*EXERCISE MATERIAL*:
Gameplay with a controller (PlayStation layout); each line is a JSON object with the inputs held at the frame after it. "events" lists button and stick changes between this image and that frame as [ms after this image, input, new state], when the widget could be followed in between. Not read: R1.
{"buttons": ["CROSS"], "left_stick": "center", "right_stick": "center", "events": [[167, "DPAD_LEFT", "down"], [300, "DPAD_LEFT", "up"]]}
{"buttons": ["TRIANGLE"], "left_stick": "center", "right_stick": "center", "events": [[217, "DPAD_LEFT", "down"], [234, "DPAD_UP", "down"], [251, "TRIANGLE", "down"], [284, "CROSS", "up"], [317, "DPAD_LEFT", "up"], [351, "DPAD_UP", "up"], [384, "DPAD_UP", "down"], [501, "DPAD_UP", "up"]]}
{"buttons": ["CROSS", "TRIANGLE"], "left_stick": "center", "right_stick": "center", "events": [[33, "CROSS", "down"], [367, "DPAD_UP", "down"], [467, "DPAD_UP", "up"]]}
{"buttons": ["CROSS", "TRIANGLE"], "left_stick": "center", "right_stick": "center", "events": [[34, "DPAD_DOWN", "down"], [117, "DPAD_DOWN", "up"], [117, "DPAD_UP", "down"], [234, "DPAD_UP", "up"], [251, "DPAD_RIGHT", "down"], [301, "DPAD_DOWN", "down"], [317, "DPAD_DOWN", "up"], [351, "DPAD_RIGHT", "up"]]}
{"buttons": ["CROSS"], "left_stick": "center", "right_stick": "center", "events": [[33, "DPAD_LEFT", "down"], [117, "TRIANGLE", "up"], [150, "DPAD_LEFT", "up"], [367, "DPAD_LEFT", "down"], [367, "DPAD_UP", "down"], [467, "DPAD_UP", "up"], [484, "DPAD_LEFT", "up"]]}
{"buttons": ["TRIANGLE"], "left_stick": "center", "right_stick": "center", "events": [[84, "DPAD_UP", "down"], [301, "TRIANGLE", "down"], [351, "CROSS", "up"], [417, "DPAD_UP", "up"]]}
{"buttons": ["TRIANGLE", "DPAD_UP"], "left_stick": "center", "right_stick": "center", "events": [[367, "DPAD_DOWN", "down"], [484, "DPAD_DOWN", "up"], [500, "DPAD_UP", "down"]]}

*TASK TO COMPLETE*: Your answer must be the full set of entries, copied exactly.

*WRITTEN RESPONSE*:
Gameplay with a controller (PlayStation layout); each line is a JSON object with the inputs held at the frame after it. "events" lists button and stick changes between this image and that frame as [ms after this image, input, new state], when the widget could be followed in between. Not read: R1.
{"buttons": ["CROSS"], "left_stick": "center", "right_stick": "center", "events": [[167, "DPAD_LEFT", "down"], [300, "DPAD_LEFT", "up"]]}
{"buttons": ["TRIANGLE"], "left_stick": "center", "right_stick": "center", "events": [[217, "DPAD_LEFT", "down"], [234, "DPAD_UP", "down"], [251, "TRIANGLE", "down"], [284, "CROSS", "up"], [317, "DPAD_LEFT", "up"], [351, "DPAD_UP", "up"], [384, "DPAD_UP", "down"], [501, "DPAD_UP", "up"]]}
{"buttons": ["CROSS", "TRIANGLE"], "left_stick": "center", "right_stick": "center", "events": [[33, "CROSS", "down"], [367, "DPAD_UP", "down"], [467, "DPAD_UP", "up"]]}
{"buttons": ["CROSS", "TRIANGLE"], "left_stick": "center", "right_stick": "center", "events": [[34, "DPAD_DOWN", "down"], [117, "DPAD_DOWN", "up"], [117, "DPAD_UP", "down"], [234, "DPAD_UP", "up"], [251, "DPAD_RIGHT", "down"], [301, "DPAD_DOWN", "down"], [317, "DPAD_DOWN", "up"], [351, "DPAD_RIGHT", "up"]]}
{"buttons": ["CROSS"], "left_stick": "center", "right_stick": "center", "events": [[33, "DPAD_LEFT", "down"], [117, "TRIANGLE", "up"], [150, "DPAD_LEFT", "up"], [367, "DPAD_LEFT", "down"], [367, "DPAD_UP", "down"], [467, "DPAD_UP", "up"], [484, "DPAD_LEFT", "up"]]}
{"buttons": ["TRIANGLE"], "left_stick": "center", "right_stick": "center", "events": [[84, "DPAD_UP", "down"], [301, "TRIANGLE", "down"], [351, "CROSS", "up"], [417, "DPAD_UP", "up"]]}
{"buttons": ["TRIANGLE", "DPAD_UP"], "left_stick": "center", "right_stick": "center", "events": [[367, "DPAD_DOWN", "down"], [484, "DPAD_DOWN", "up"], [500, "DPAD_UP", "down"]]}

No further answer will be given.